Study characteristics
We carried out a review of all available and relevant evidence on the effectiveness and safety of anticonvulsant drugs used in the first-line treatment of tonic-clonic convulsions in children who attended hospital A&E departments. This review examined data from 18 randomised controlled trials (RCTs); RCTs provide the most reliable evidence. They investigated the use of different anticonvulsant drugs and given by different routes.
Key Results
The review included 18 RCTs involving 2199 children, and investigated many different anticonvulsant drugs, doses of the drugs and routes of administration of the drugs. The studies also had some differences in their designs, their settings and the populations of children included, in terms of their ages and their clinical situation (such as how long their convulsion had been going on when they were recruited into the trial).
Analysis of two trials found no clear evidence of a different effect between intravenous lorazepam and intravenous diazepam in stopping a tonic-clonic convulsion taken to an Emergency Department. There is uncertainty about whether buccal midazolam is more effective than rectal diazepam as the first management of a tonic-clonic convulsion or convulsive status epilepticus when intravenous access is unavailable. There is no good evidence that the intranasal route is as effective as the intravenous route. Consequently there is no evidence that it can be used as an alternative route of administration.

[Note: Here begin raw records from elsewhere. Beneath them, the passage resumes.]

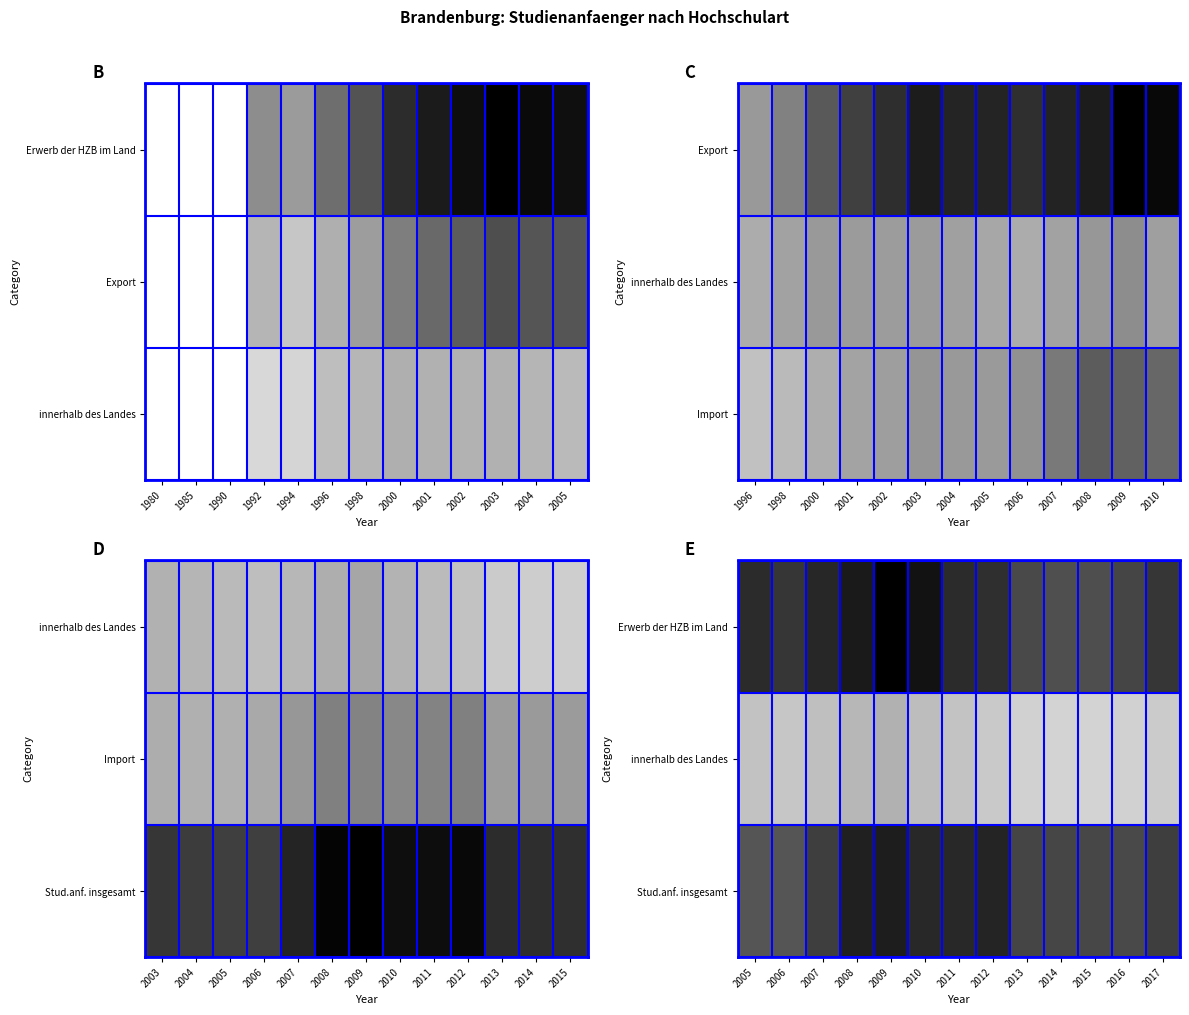

What is the difference between the Erwerb der HZB im Land values at 2014 and 2012?

0.1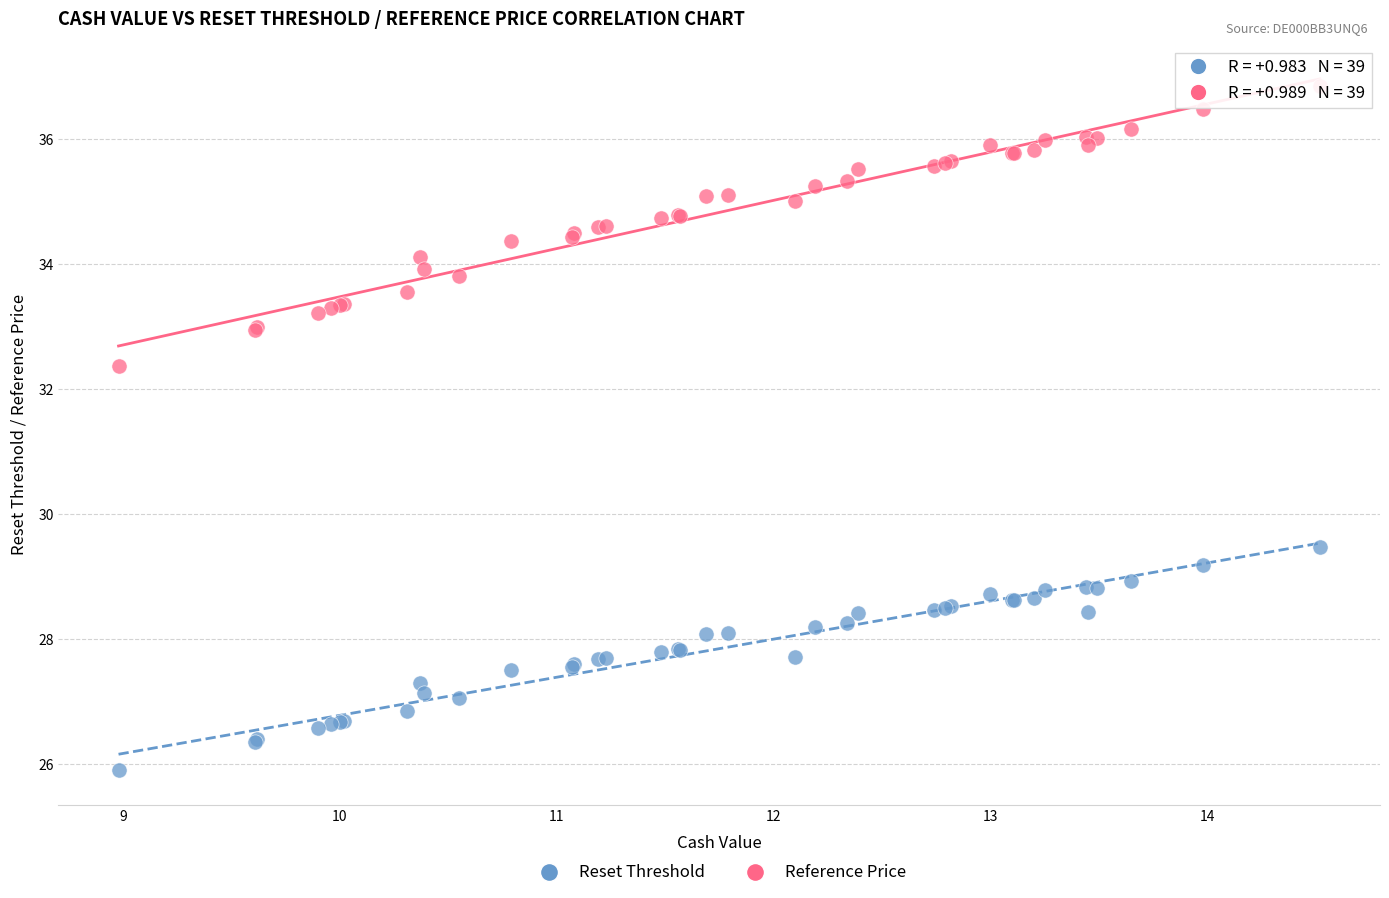

What is the X range (max minus min) for the scatter plot?

5.5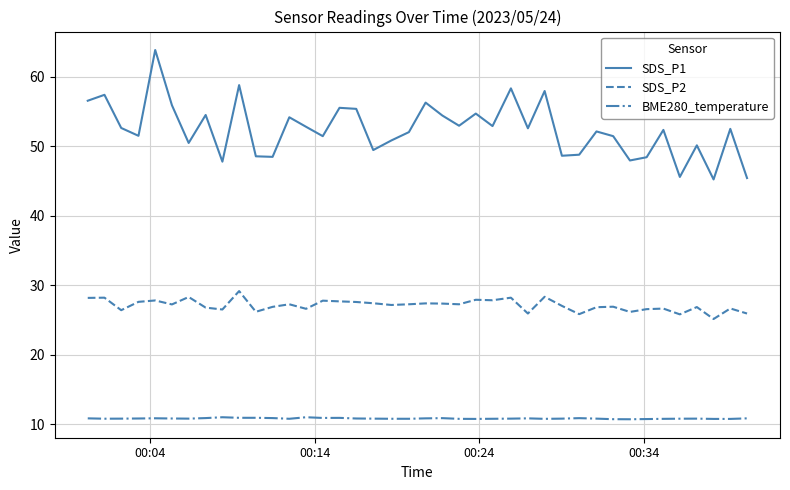

Which series has the largest range (max minus min)?

SDS_P1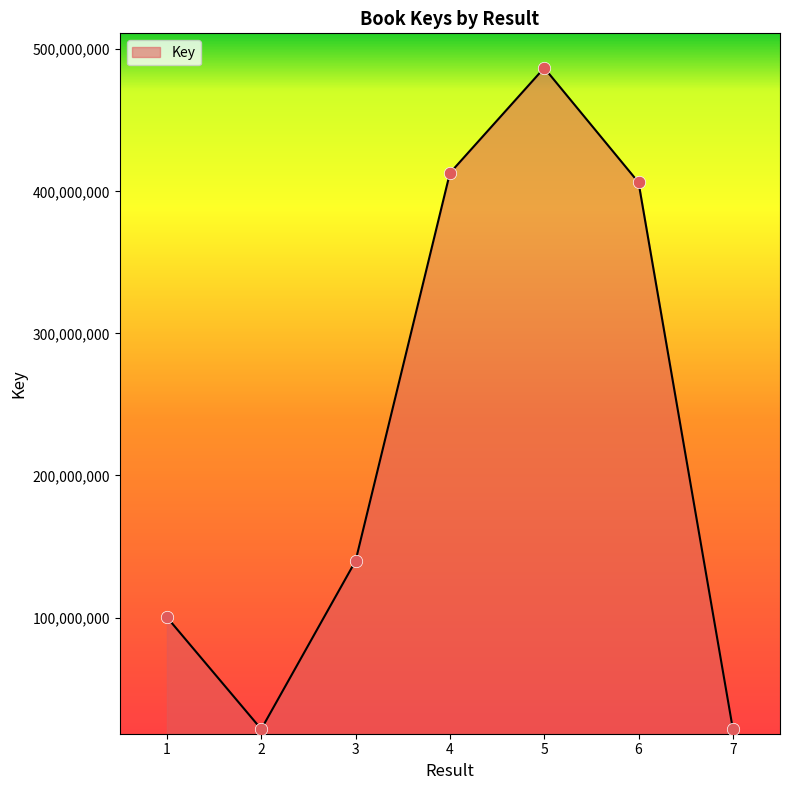

What is the ratio of the value at 3 to the value at 5?

0.3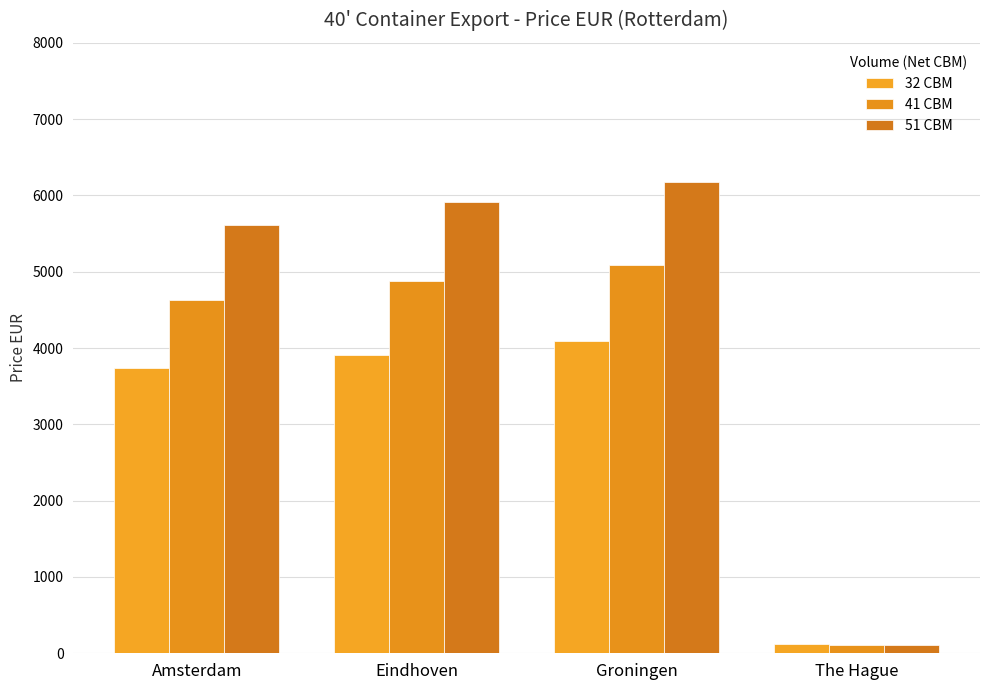

Rank the categories by 51 CBM value from highest to lowest.

Groningen, Eindhoven, Amsterdam, The Hague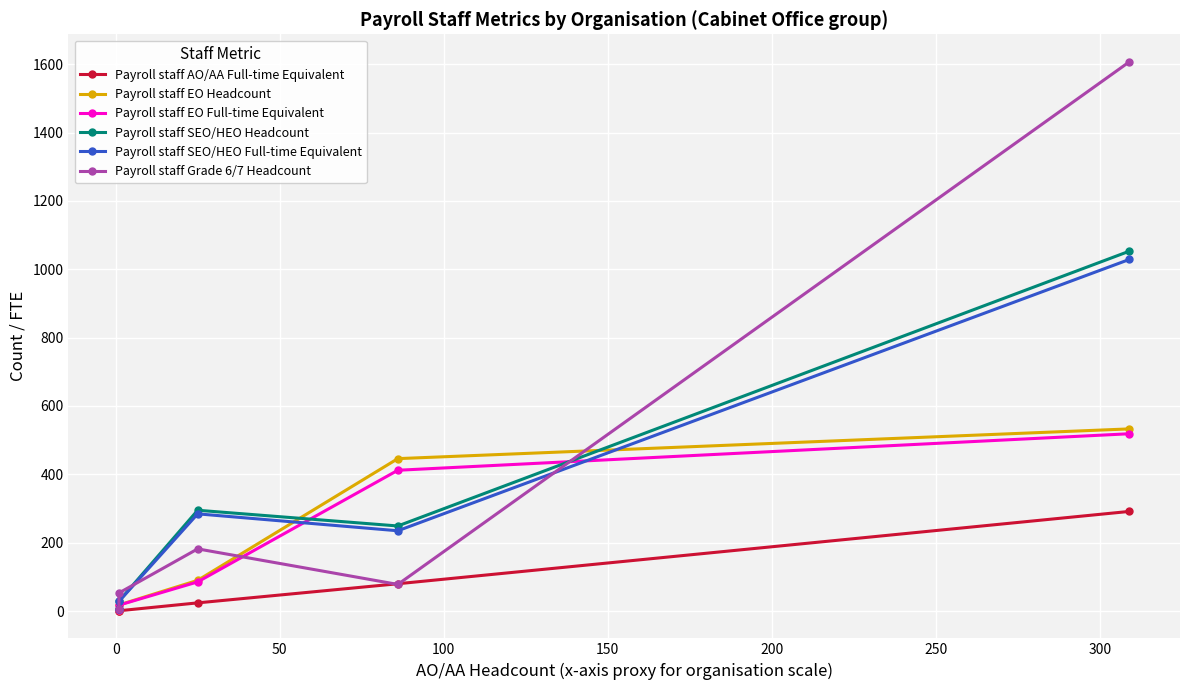

Is this an area chart (filled region under the line)?

No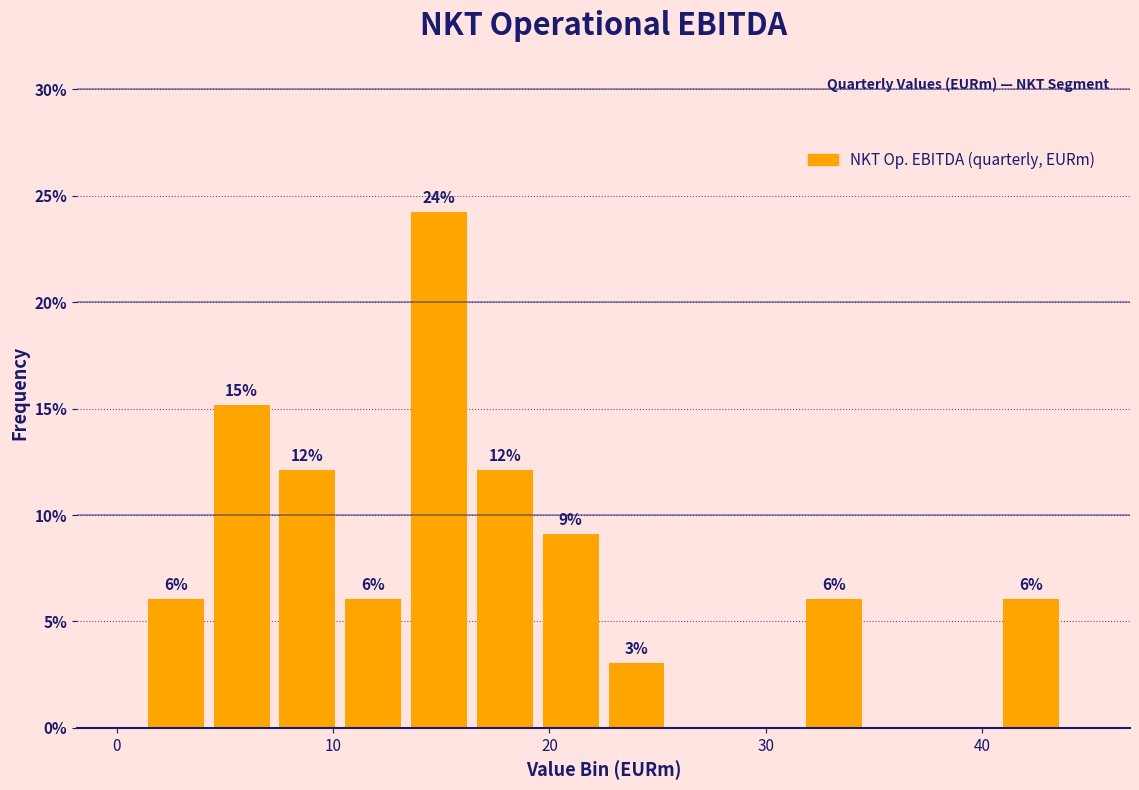

Read against the x-axis, roughly where is the centre of the tallest bar?

15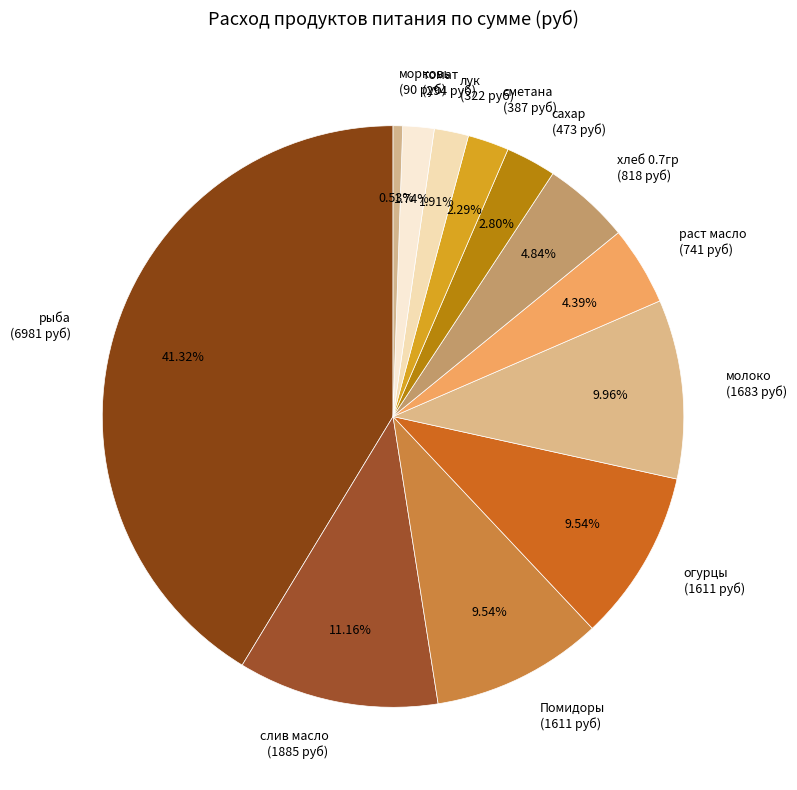

What portion of the pie excludes Помидоры?

90.5%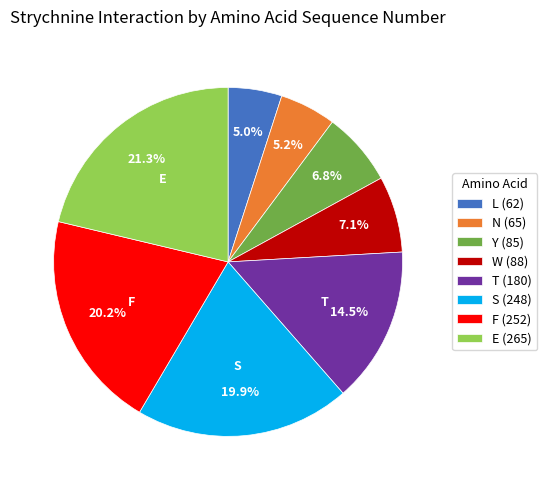

How many segments does this pie chart have?

8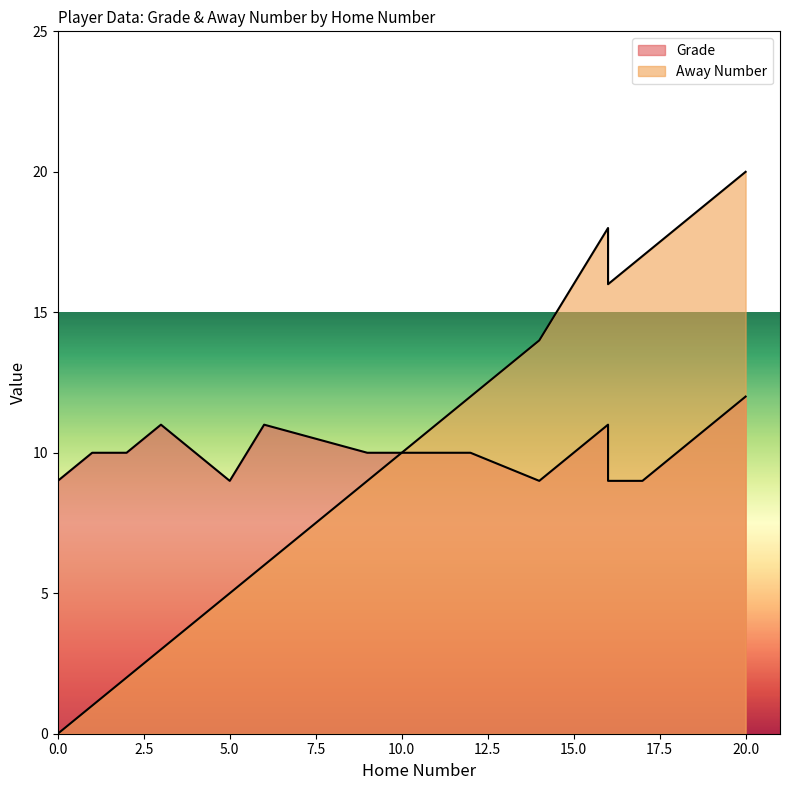

What is the average value of the Away Number series?

10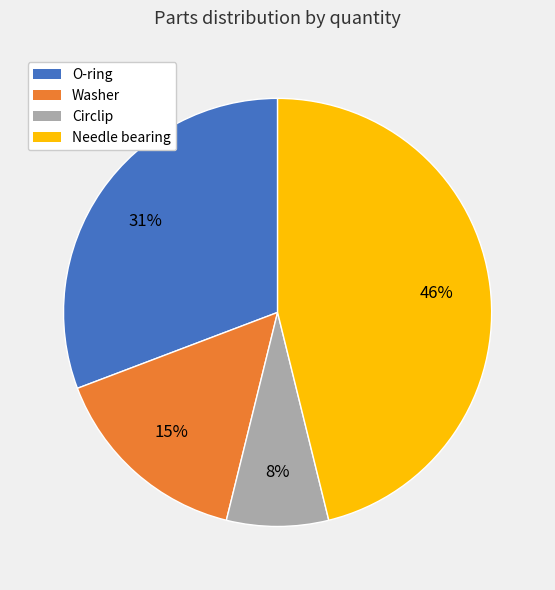

To the nearest percent, what is the average slice percentage?

25%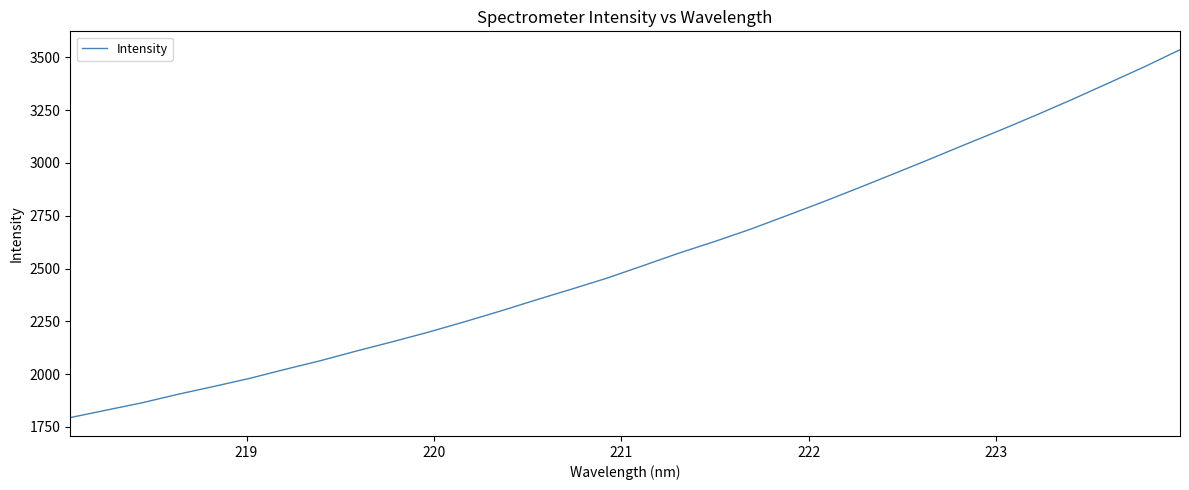

What is the difference between the maximum and minimum values?

1741.6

Although medications such as midazolam, lorazepam and paraldehyde can reduce breathing rates, this is not a common complication and was not seen very often in the included studies. Rates of serious side effects of these medications are generally very low.
Quality of the evidence
Many of the trials used different drugs, different dosages and different routes of administration. This has to be taken into account when looking at the overall conclusion of this review. Most of the trials took place in large children’s hospitals or in large children’s departments in a general hospital. This means that the results found in this review are probably relevant for similar clinical situations throughout the world.
The quality of the evidence provided in this review ranged from very low to high. The quality of the evidence provided for some outcomes is low to very low, due to imprecise results where limited information was available for analysis. There were also variability and problems within the designs of some studies, which may have influenced the findings. The quality of evidence was lower in some study settings which were specific to the country in which they were conducted, so the results may not reflect clinical practice worldwide.
The evidence is current to May 2017.